### [Study text]
****************

I can see many of you have some of the rump feathers attached and if you do you have left way lots of meat and tissue for them to eat and wreck your mount. Once invited into your home they will then search out whatever there is for them to eat including your other more expensive mounts, especially birds or poorly handled other mounts.

To be successful over the long haul you must scrape down all the way to the quills of the tail feathers. The tail will be held by a small amount of connective tissue and when dry will be fragile. To improve the strength you can apply a little glue and cloth ( like birddog12 did), thin bondo, hot glue, epoxy whatever. I would not use elmers glue as a first choice but you could.

You can use salt or borax to speed the drying time. Just brush it off good before sealing the quill end. If you use borax to preserve it you CAN NOT use elmers glue! They are not compatible. If you are bored mix the two sometime when your kids or grandkids are around.

****************

### [Given records]
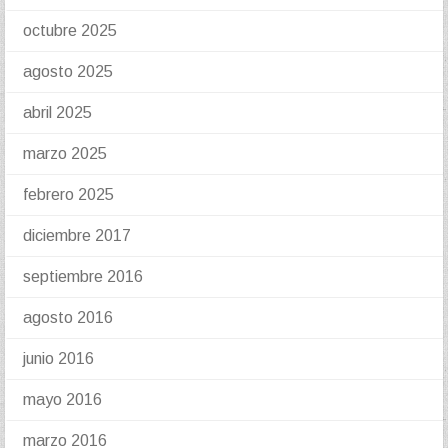
octubre 2025
agosto 2025
abril 2025
marzo 2025
febrero 2025
diciembre 2017
septiembre 2016
agosto 2016
junio 2016
mayo 2016
marzo 2016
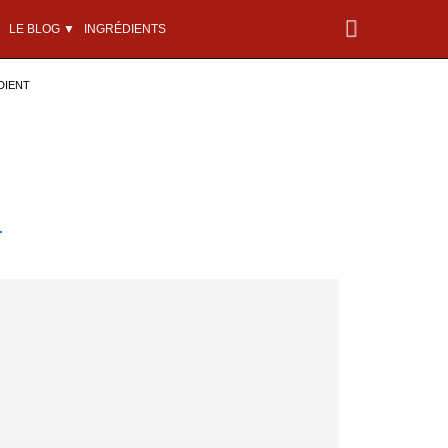
LE BLOG ▼
INGRÉDIENTS
DIENT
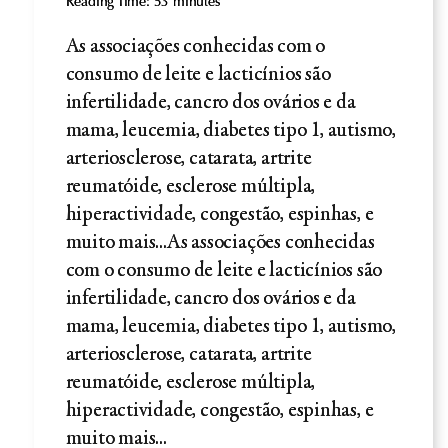
Reading Time:
53
minutes
As associações conhecidas com o
consumo de leite e lacticínios são
infertilidade, cancro dos ovários e da
mama, leucemia, diabetes tipo 1, autismo,
arteriosclerose, catarata, artrite
reumatóide, esclerose múltipla,
hiperactividade, congestão, espinhas, e
muito mais...As associações conhecidas
com o consumo de leite e lacticínios são
infertilidade, cancro dos ovários e da
mama, leucemia, diabetes tipo 1, autismo,
arteriosclerose, catarata, artrite
reumatóide, esclerose múltipla,
hiperactividade, congestão, espinhas, e
muito mais...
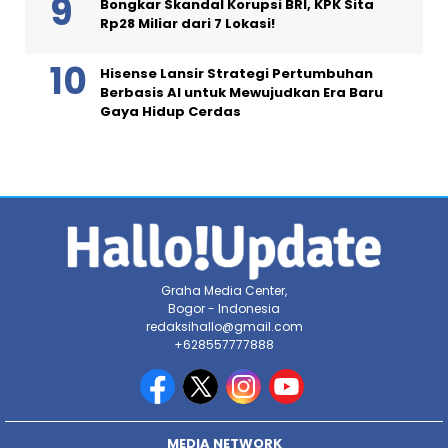
Bongkar Skandal Korupsi BRI, KPK Sita
Rp28 Miliar dari 7 Lokasi!
Hisense Lansir Strategi Pertumbuhan
Berbasis AI untuk Mewujudkan Era Baru
Gaya Hidup Cerdas
Graha Media Center,
Bogor - Indonesia
redaksihallo@gmail.com
+628557777888
MEDIA NETWORK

****************

### [Action item A]
In the tips on preserving a tail mount, how far down must the tail be scraped for it to last?
### [Action item B]
Continue the tips on preserving a tail mount, picking up after the last sentence.

### [Task response A]
All the way down to the quills of the tail feathers.

### [Task response B]
Just wanted to put my 2 cents in to maybe save someone some grief. This is from 2 decades of professional and semi profesional taxidermy experience. I am a little obsessive about mount cleanliness and prep procedures!

I think birddog12's pic is the best set up going. Having it sealed in the picture frame also helps to protect it by acting as a barrier from beetles and moths.

Chad


----------



## MallardMaster (Nov 17, 2003)

Last year I made shadow boxes for all of us guys that go to bird camp. I am actually quite impressed with my crafting skills and I think I could give Martha a run for her money!!! I went to Hobby Lobby and bought 10" x 18" black shadow boxes. Inside each one, I adheard a 3x5 picture frame with all of us guys with velcro to the back. I glued a full fan to the back panel and depending on what gun the guy shot (20 or 410) I glued 4 shells to the bottom. They actually turned out really cool. I am going to have to take a picture and post it.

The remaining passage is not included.